青少年在预期社会化的过程中会接触到很多同辈群体,并且对同辈群体产生影响和反影响。社会学上将相互之间有大致相当的社会地位、年龄相仿的人群定义为互为同辈群体的人。[6]纵观小马和新治完整的预期社会化过程,对他们预期社会化进程有所推动的关键性决定都是当他们受到同辈群体的影响后产生的。银幕上的小马和新治总是形影不离,无论做什么新治总是默默跟随着小马。新治是一个有着独特气质且长相俊美的少年,他很少说话,总是沉默的跟随着小马。小马的性格与新治则完全不同,他拥有作为一个群体中的决策者应该具备的所有性格特征,外向、果断、有主见。性格迥异的两个少年在各自预期社会化的过程中互为同辈相互影响。即使看似完全被动、处于被领导地位的新治,他作为小马的同辈也无时无刻不在对小马产生影响。小马产生第一次人生转折所受到的同辈群体影响是那个曾经被他勒索过的同学。而新治作为小马的跟随者也开始学习拳击,新治受到的却是作为同辈群体小马的影响。他们两人此后的每一次转折都可以找到相应的同辈群体产生的作用力,小马离开拳击队是因为看到伙伴新治在学习拳击上比自己更有天赋,新治本是一名有天赋的拳击手,在结识拳击手朋友小林,并受到他抽烟喝酒各种不加节制的生活模式的影响后,新治最终沦为拳击场上的失败者。小马和新治预期社会化中经历了几个阶段。
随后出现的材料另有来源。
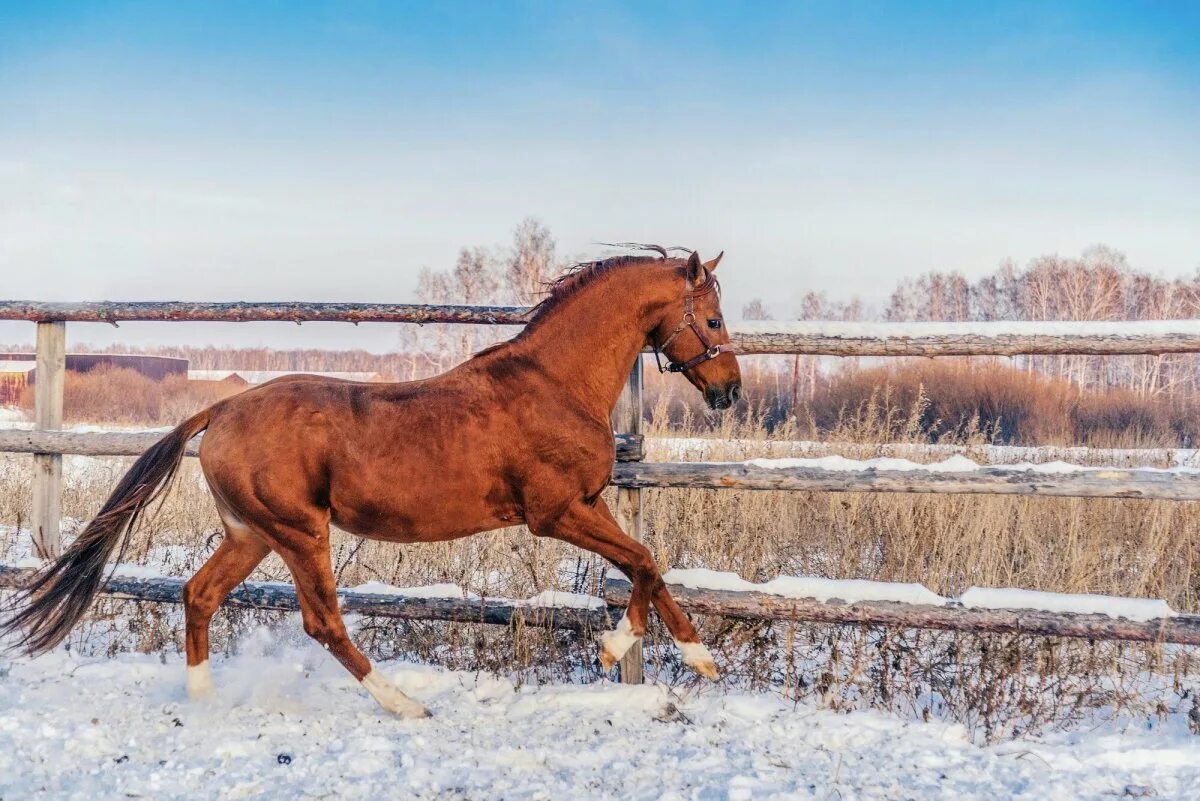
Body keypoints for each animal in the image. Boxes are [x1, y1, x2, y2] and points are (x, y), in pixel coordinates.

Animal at [2, 247, 739, 714]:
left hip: (250, 535)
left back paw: (204, 699)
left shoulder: (587, 503)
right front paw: (634, 650)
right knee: (322, 620)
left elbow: (647, 563)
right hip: (300, 532)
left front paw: (689, 658)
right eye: (712, 317)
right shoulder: (555, 511)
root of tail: (221, 408)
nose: (729, 390)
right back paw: (406, 705)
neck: (553, 384)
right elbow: (643, 558)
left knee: (199, 594)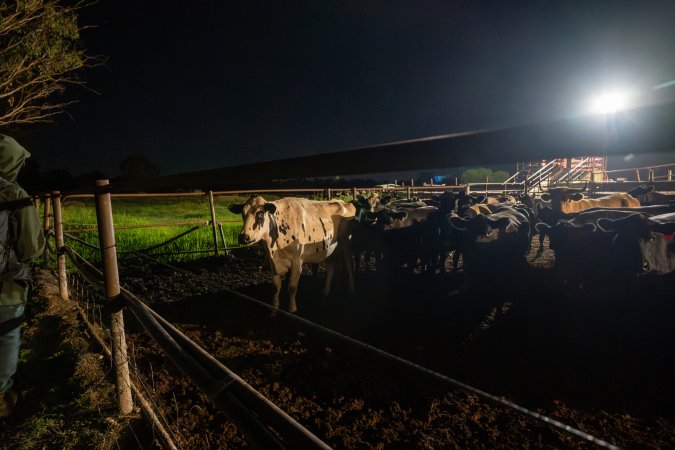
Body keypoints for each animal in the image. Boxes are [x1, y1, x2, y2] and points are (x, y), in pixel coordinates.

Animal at [228, 195, 356, 314]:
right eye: (242, 214)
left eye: (260, 213)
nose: (243, 237)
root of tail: (343, 202)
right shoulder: (272, 262)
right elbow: (276, 286)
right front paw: (274, 309)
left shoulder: (297, 261)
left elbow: (292, 287)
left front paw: (292, 309)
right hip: (330, 249)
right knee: (331, 267)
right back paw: (325, 292)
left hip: (346, 242)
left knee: (349, 264)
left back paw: (351, 289)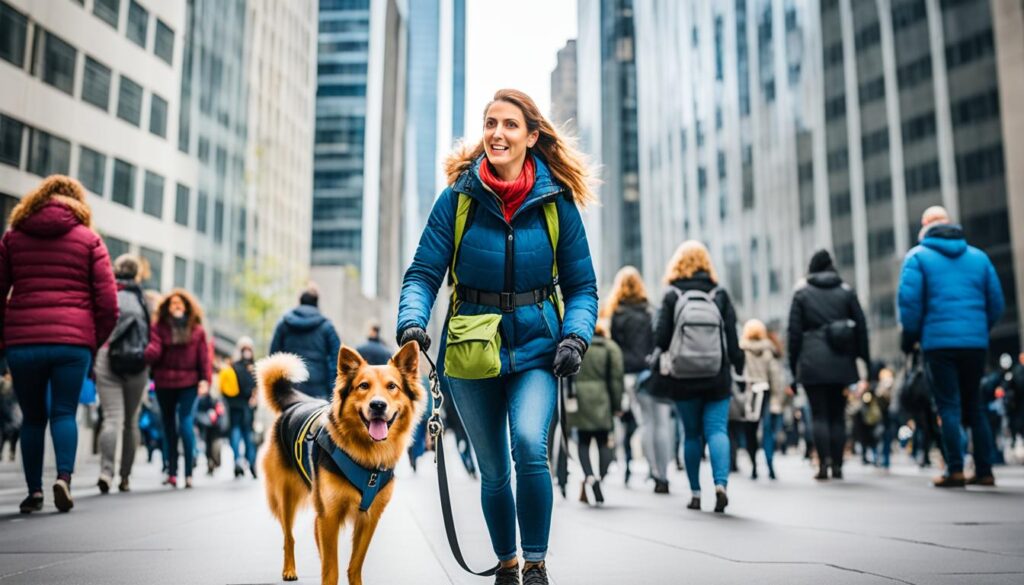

小马从叛逆学生到学习拳击,从离开拳击队到参加黑帮活动,最后被逐出黑帮沦为无业游民。新治从叛逆学生到学习拳击,从学习拳击到成为一名拳击队员,又从有天赋的拳击队员变成拳击场上的失败者,最后离开拳击队成为送米工。从一次次角色的转换中就体现出小马和新治的预期社会化在逐渐深入和推进。